Returning now to FIG. 19, let us see how a write abort compensation map can be used for parallel nested transactions. The process begins at start point 880 with creating a Write Abort Compensation Map (WACM) when a new write lock is released during rollback of a parallel nested transaction (stage 882). When the nested transaction rolls back, it creates a WACM entry for each new write lock released (stage 884). When ownership of a log of parallel nested transactions is transferred to a parent transaction during commit, the WACM is logically placed in front of the log (stage 886). As described above, these PNTWACMs will be used during parent transaction rollback just like the WACM of any other nested transaction, and will ensure correct validation of the parent transaction's optimistic read (stage 888). The process ends at end point 890.

Although the subject matter has been described in language specific to structural features and/or methodological acts, it is to be understood that the subject matter defined in the appended claims is not necessarily limited to the specific features or acts described above. Rather, the specific features and acts described above are disclosed as example forms of implementing the claims. All equivalents, changes, and modifications that come within the spirit of the implementations as described herein and/or by the following claims are desired to be protected.

For example, one of ordinary skill in the computer software art will recognize that the examples discussed herein may be organized differently on one or more computers to include fewer or more options or features than are depicted in the examples.

Claims

1. A method for using versioned write locks with parallel nested transactions, the method comprising the steps of:

concurrently executing the closed nested transaction of the parent transaction as a parallel nested transaction in the transactional memory;

when a transactional memory word changes from a write lock to a versioned write lock, forming an entry in a global versioned write lock map to store a pointer to a write log entry that the versioned write lock replaces (344), wherein the versioned write lock includes a version number of an object when the transactional memory word is still write locked; and

when the versioned write lock is encountered during execution of the parallel nested transaction, the global versioned write lock map is consulted to convert the versioned write lock to a pointer to the write log entry (346).

2. The method of claim 1, wherein, using the versioned write lock, a parallel nested transaction is able to acquire and release a lock held by the parent transaction to properly synchronize without breaking an isolation boundary of the parent transaction (352).

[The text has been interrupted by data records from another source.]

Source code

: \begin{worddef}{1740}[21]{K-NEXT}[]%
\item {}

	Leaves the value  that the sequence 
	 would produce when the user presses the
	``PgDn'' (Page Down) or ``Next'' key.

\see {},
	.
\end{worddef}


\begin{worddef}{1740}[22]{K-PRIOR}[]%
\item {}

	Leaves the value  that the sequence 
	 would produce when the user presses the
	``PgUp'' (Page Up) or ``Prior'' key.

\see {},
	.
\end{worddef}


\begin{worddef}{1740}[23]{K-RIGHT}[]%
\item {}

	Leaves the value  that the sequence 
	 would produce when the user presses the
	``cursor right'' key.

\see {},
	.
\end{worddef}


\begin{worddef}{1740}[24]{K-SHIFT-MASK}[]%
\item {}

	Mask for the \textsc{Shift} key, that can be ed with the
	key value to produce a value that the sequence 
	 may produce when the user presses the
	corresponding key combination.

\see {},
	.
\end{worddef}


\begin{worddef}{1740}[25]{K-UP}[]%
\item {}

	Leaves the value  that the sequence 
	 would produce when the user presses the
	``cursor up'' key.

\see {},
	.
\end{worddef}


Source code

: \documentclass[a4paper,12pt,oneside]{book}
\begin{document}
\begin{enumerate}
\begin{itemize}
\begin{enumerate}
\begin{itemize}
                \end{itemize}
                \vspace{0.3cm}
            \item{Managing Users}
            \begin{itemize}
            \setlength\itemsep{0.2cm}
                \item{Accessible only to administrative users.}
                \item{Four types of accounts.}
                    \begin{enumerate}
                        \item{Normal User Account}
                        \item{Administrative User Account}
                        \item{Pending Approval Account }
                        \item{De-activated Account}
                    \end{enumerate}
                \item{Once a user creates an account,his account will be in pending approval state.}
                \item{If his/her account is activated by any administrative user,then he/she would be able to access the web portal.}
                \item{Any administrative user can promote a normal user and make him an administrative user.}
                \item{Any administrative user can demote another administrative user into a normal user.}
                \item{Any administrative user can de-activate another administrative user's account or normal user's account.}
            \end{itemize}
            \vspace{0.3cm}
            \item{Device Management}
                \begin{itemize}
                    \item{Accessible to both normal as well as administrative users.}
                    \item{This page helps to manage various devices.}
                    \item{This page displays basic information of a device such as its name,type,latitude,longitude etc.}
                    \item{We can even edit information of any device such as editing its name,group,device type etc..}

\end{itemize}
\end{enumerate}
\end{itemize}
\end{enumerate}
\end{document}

3. The method of claim 1, wherein a version number stored in the transactional memory word is always incremented, whether held in a version count pair or the versioned write lock (348).

4. The method of claim 1, further comprising the steps of:

upon acquiring a pessimistic read, the transactional memory word is switched to the versioned write lock to provide space for storing a count of pessimistic readers, and the versioned write lock now indicates that there is a possibility that a sibling transaction has performed a pessimistic read (796) of an object to which the parent transaction has write-locked.